REQUIRED ACTION A
Answer the following from the post about three deaths in the world of cinema:
(i) Who wrote The Private Life of Sherlock Holmes?
(ii) Which performance by Ron Moody does the writer single out?
(iii) Which film did Ornette Coleman score?
REQUIRED ACTION B
Reproduce the passage of the post word for word, from "The Hounds of" to "by Harry Waxman.".

Posted by keith1942 on June 13, 2015

There is an old saying, ‘deaths come in threes’. It certainly seems o this week, with three important names in the world of cinema.

 

As Mycroft Holmes

As Mycroft Holmes

Christopher Lee; I was amazed at how long was the list of his screen appearances on IMDB. He played not only in many films but also in several film industries. The newspapers are already ‘identifying’ his key roles. Mine are all early in his career. There affine later performances but in the early days he appeared in key and fine films.

There are the great Hammer horrors:

The Curse of Frankenstein 1957.

The Hounds of the Baskervilles 1959,

Dracula: Prince of Darkness 1966.

I saw all of them in the cinema whilst reviewers worried over my moral corruption. My taste in horror was settled in those films and their performances.

The Wicker Man (1973) sort of subverted hammer though I always thought the film was overrated, but Lee was its best feature along with the cinematography in the final sequence; by Harry Waxman.

And then there was The Private Life of Sherlock Holmes (1970). This is the finest portrayal of the great detective on film: but then it was written by Billy Wilder and I. A. L. Diamond and directed by Wilder.

Ron Moody with Oliver Reed.

Ron Moody with Oliver Reed.

Ron Moody: he also made a number of films but, for me, it is one performance that stands out: his Fagin in Oliver! (1968). The character is problematic in terms of prejudicial representation of Jewish people, (also true in the book). The BBC played an interview clips with Moody this morning. He said when the film came out he was most nervous about review that would appear in ‘The Jewish Chronicle’. To his relief the review stated that the film was ‘suitable family viewing’. He opined that this was the apogee of critical terms in the Chronicle.

Ornette Coleman.

Ornette Coleman.

Finally Ornette Coleman, a jazz rather than film performer. In fact he was one of the truly great innovators and performers in Jazz. Surely one of his recordings should be included in a desert island ten. However he scored one very appropriate film, The Naked Lunch (1991). And along with the recordings there is a film portrait, Ornette Coleman: Made in America (1985).

All will be missed. And I shall watch or listen to all three over the coming week. Especially Coleman who was the most active in recent years.

EXERCISE DATA
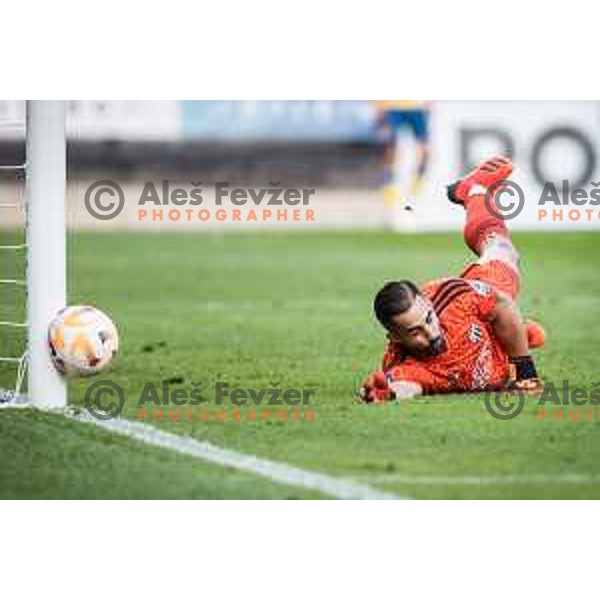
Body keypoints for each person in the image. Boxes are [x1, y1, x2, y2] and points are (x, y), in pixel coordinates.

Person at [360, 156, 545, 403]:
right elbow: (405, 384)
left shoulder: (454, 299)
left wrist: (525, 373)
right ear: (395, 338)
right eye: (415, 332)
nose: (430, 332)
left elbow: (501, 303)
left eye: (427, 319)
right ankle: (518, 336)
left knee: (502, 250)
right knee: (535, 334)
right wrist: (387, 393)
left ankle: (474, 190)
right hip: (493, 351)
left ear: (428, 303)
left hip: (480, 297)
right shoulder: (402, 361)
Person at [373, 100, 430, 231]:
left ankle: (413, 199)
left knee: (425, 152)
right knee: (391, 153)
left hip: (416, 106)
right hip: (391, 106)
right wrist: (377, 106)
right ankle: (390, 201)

* * *

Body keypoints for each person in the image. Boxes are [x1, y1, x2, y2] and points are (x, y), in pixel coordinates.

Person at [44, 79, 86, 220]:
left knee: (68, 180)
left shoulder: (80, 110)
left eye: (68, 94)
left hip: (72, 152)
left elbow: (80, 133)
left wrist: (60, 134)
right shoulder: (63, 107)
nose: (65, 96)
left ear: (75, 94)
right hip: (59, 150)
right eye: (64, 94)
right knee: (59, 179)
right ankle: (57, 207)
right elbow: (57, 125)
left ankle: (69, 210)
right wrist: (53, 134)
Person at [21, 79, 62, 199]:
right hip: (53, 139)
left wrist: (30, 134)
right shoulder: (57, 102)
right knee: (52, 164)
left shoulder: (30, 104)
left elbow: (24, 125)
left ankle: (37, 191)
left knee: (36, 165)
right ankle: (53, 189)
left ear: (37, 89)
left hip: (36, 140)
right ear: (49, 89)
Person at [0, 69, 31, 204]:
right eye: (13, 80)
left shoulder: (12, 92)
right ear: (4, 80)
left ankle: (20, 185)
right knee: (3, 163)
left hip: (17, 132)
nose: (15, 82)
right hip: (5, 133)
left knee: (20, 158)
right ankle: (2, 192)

RESPONSE AREA A
(i) Billy Wilder and I. A. L. Diamond
(ii) His Fagin in Oliver! (1968)
(iii) The Naked Lunch (1991)

RESPONSE AREA B
The Hounds of the Baskervilles 1959,

Dracula: Prince of Darkness 1966.

I saw all of them in the cinema whilst reviewers worried over my moral corruption. My taste in horror was settled in those films and their performances.

The Wicker Man (1973) sort of subverted hammer though I always thought the film was overrated, but Lee was its best feature along with the cinematography in the final sequence; by Harry Waxman.